SERAYUNEWS – Badan Pengawas Pemilu (Bawaslu) Kabupaten Cilacap menegaskan pentingnya penguatan desain pengawasan pemilihan sebagai langkah strategis menjaga kualitas demokrasi lokal. Pengawasan yang kuat dinilai menjadi benteng utama agar seluruh tahapan pemilihan berjalan jujur, adil, dan dapat dipertanggungjawabkan.
Ketua Bawaslu Kabupaten Cilacap, Soim Ginanjar, mengatakan demokrasi yang berkualitas tidak hanya diukur dari pelaksanaan hari pemungutan suara, tetapi dari sejauh mana seluruh proses politik diawasi secara efektif sejak tahapan awal hingga penetapan hasil.
“Demokrasi yang berintegritas lahir dari proses yang transparan dan akuntabel. Di sinilah pengawasan pemilihan memiliki peran sangat penting,” kata Soim, Kamis (29/1/2026).
Menurut Soim, secara konstitusional demokrasi menuntut adanya mekanisme pengawasan yang kuat untuk memastikan kedaulatan rakyat diwujudkan melalui proses yang sesuai dengan prinsip negara hukum. Pengawasan berfungsi mencegah penyimpangan, menjaga integritas pemilihan, sekaligus melindungi hak politik warga negara.

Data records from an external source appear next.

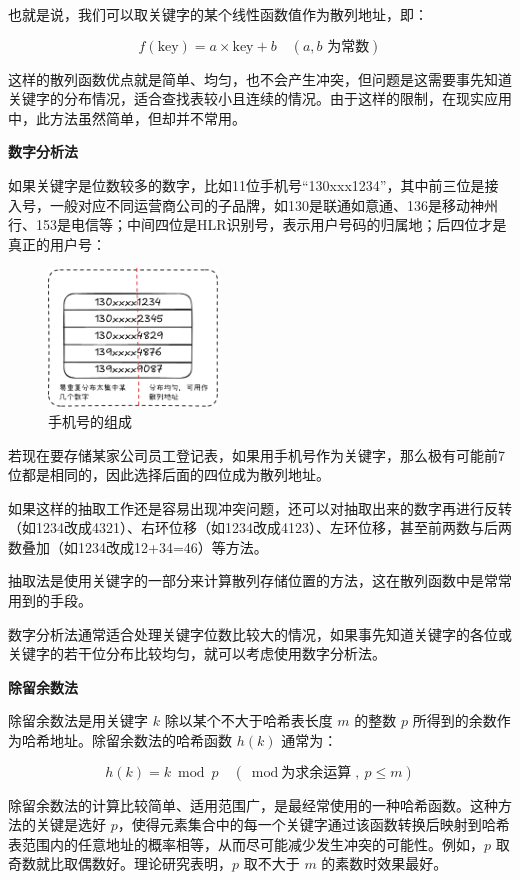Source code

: \documentclass[lang=cn,newtx,10pt,scheme=chinese]{../elegantbook}
\begin{document}
也就是说，我们可以取关键字的某个线性函数值作为散列地址，即：

\[
f(\text{key}) = a \times \text{key} + b \quad (a, b \text{ 为常数})
\]

这样的散列函数优点就是简单、均匀，也不会产生冲突，但问题是这需要事先知道关键字的分布情况，适合查找表较小且连续的情况。由于这样的限制，在现实应用中，此方法虽然简单，但却并不常用。

\textbf{数字分析法}

如果关键字是位数较多的数字，比如11位手机号“130xxx1234”，其中前三位是接入号，一般对应不同运营商公司的子品牌，如130是联通如意通、136是移动神州行、153是电信等；中间四位是HLR识别号，表示用户号码的归属地；后四位才是真正的用户号：

\begin{figure}[!htbp]
  \centering
  \includegraphics[width=0.4\textwidth]{./figure/pdf/cropped/digital_judge.pdf}
  \caption{手机号的组成}
  \label{fig:phoneNumber}
\end{figure}

若现在要存储某家公司员工登记表，如果用手机号作为关键字，那么极有可能前7位都是相同的，因此选择后面的四位成为散列地址。

如果这样的抽取工作还是容易出现冲突问题，还可以对抽取出来的数字再进行反转（如1234改成4321）、右环位移（如1234改成4123）、左环位移，甚至前两数与后两数叠加（如1234改成12+34=46）等方法。

抽取法是使用关键字的一部分来计算散列存储位置的方法，这在散列函数中是常常用到的手段。

数字分析法通常适合处理关键字位数比较大的情况，如果事先知道关键字的各位或关键字的若干位分布比较均匀，就可以考虑使用数字分析法。

\textbf{除留余数法}

除留余数法是用关键字 $k$ 除以某个不大于哈希表长度 $m$ 的整数 $p$ 所得到的余数作为哈希地址。除留余数法的哈希函数 $h(k)$ 通常为：

\[
h(k) = k \bmod p \quad (\bmod \text{为求余运算},\ p \leq m)
\]

除留余数法的计算比较简单、适用范围广，是最经常使用的一种哈希函数。这种方法的关键是选好 $p$，使得元素集合中的每一个关键字通过该函数转换后映射到哈希表范围内的任意地址的概率相等，从而尽可能减少发生冲突的可能性。例如，$p$ 取奇数就比取偶数好。理论研究表明，$p$ 取不大于 $m$ 的素数时效果最好。
\end{document}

Bawaslu Cilacap mencatat, tantangan demokrasi elektoral masih cukup kompleks. Sejumlah potensi kerawanan kerap muncul di setiap tahapan pemilihan, mulai dari pengelolaan pembiayaan politik, praktik politik uang, penyalahgunaan kewenangan, hingga persoalan netralitas aparatur negara.
“Jika tidak diawasi dengan baik, kerawanan ini dapat menggerus kepercayaan publik terhadap proses demokrasi,” ujarnya.

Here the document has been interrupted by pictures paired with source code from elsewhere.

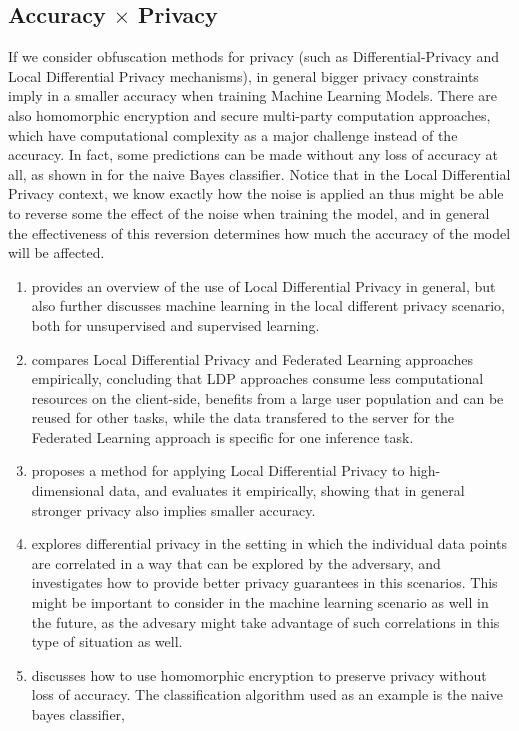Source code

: \subsection{Accuracy $\times$ Privacy}

If we consider obfuscation methods for privacy (such as Differential-Privacy and Local Differential Privacy mechanisms), in general bigger privacy constraints imply in a smaller accuracy when training Machine Learning Models. There are also homomorphic encryption and secure multi-party computation approaches, which have computational complexity as a major challenge instead of the accuracy. In fact, some predictions can be made without any loss of accuracy at all, as shown in \cite{Privacy-preserving classification of customer data without loss of accuracy} for the naive Bayes classifier. Notice that in the Local Differential Privacy context, we know exactly how the noise is applied an thus might be able to reverse some the effect of the noise when training the model, and in general the effectiveness of this reversion determines how much the accuracy of the model will be affected.

\begin{enumerate}
\item \cite{Local differential privacy and its applications: A comprehensive survey} provides an overview of the use of Local Differential Privacy in general, but also further discusses machine learning in the local different privacy scenario, both for unsupervised and supervised learning.
\item \cite{Preserving User Privacy for Machine Learning: Local Differential Privacy or Federated Machine Learning?} compares Local Differential Privacy and Federated Learning approaches empirically, concluding that LDP approaches consume less computational resources on the client-side, benefits from a large user population and can be reused for other tasks, while the data transfered to the server for the Federated Learning approach is specific for one inference task.
\item \cite{LoPub : High-Dimensional Crowdsourced Data Publication With Local Differential Privacy} proposes a method for applying Local Differential Privacy to high-dimensional data, and evaluates it empirically, showing that in general stronger privacy also implies smaller accuracy.
\item \cite{About dependence between individuals: Dependence Makes You Vulnerable: Differential Privacy Under Dependent Tuples} explores differential privacy in the setting in which the individual data points are correlated in a way that can be explored by the adversary, and investigates how to provide better privacy guarantees in this scenarios. This might be important to consider in the machine learning scenario as well in the future, as the advesary might take advantage of such correlations in this type of situation as well.
\item \cite{Privacy-preserving classification of customer data without loss of accuracy} discusses how to use homomorphic encryption to preserve privacy without loss of accuracy. The classification algorithm used as an example is the naive bayes classifier,
\end{enumerate}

Selain itu, keterbatasan akses masyarakat terhadap informasi proses politik juga dinilai berpotensi melemahkan kontrol publik. Karena itu, Bawaslu mendorong penguatan desain pengawasan yang dilakukan secara menyeluruh dan berkelanjutan.

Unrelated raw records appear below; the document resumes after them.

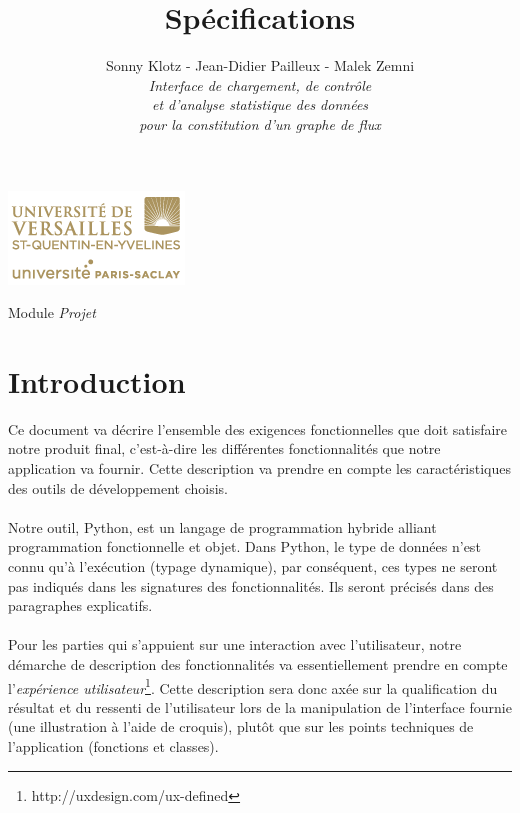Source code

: 

\title{\vspace{\fill}\textbf{\Huge Spécifications}}
\author{
	Sonny Klotz - Jean-Didier Pailleux - Malek Zemni
	\vspace{2em}\\
	\textit{Interface de chargement, de contrôle}\\\textit{et d’analyse statistique des données}\\\textit{pour la constitution d’un graphe de flux}
	\vspace{2em}
}


\clearpage
\maketitle\vspace{8em}
\begin{center}\includegraphics[scale=0.7]{../Cahier/logo.png}\end{center}
\begin{flushright}Module \textit{Projet}\end{flushright}
\newpage
\tableofcontents
\newpage\clearpage{}

	\section*{Introduction}
		Ce document va décrire l'ensemble des exigences fonctionnelles que doit satisfaire notre produit final, c'est-à-dire les différentes fonctionnalités que notre application va fournir. Cette description va prendre en compte les caractéristiques des outils de développement choisis.
		\paragraph{}Notre outil, Python, est un langage de programmation hybride alliant programmation fonctionnelle et objet. Dans Python, le type de données n'est connu qu'à l'exécution (typage dynamique), par conséquent, ces types ne seront pas indiqués dans les signatures des fonctionnalités. Ils seront précisés dans des paragraphes explicatifs.
		\paragraph{}Pour les parties qui s'appuient sur une interaction avec l'utilisateur, notre démarche de description des fonctionnalités va essentiellement prendre en compte l'\textit{expérience utilisateur}\footnote{http://uxdesign.com/ux-defined}. Cette description sera donc axée sur la qualification du résultat et du ressenti de l'utilisateur lors de la manipulation de l'interface fournie (une illustration à l'aide de croquis), plutôt que sur les points techniques de l'application (fonctions et classes).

Penguatan tersebut, lanjut Soim, mencakup peningkatan transparansi dan keterbukaan informasi publik, pengawasan pembiayaan politik yang lebih akuntabel, serta penguatan integritas seluruh aktor yang terlibat dalam penyelenggaraan pemilihan.
Bawaslu Cilacap juga menekankan pentingnya partisipasi masyarakat dalam pengawasan pemilihan. Keterlibatan publik tidak hanya memperluas jangkauan pengawasan, tetapi juga memperkuat legitimasi demokrasi di tingkat lokal.
“Pengawasan tidak bisa hanya dibebankan kepada Bawaslu. Diperlukan sinergi antara penyelenggara pemilu, pemangku kepentingan, dan masyarakat,” tegasnya.
Melalui penguatan desain pengawasan pemilihan, Bawaslu Cilacap berkomitmen memastikan setiap proses demokrasi di daerah berjalan transparan dan akuntabel, sekaligus menjaga kepercayaan masyarakat terhadap penyelenggaraan pemilihan.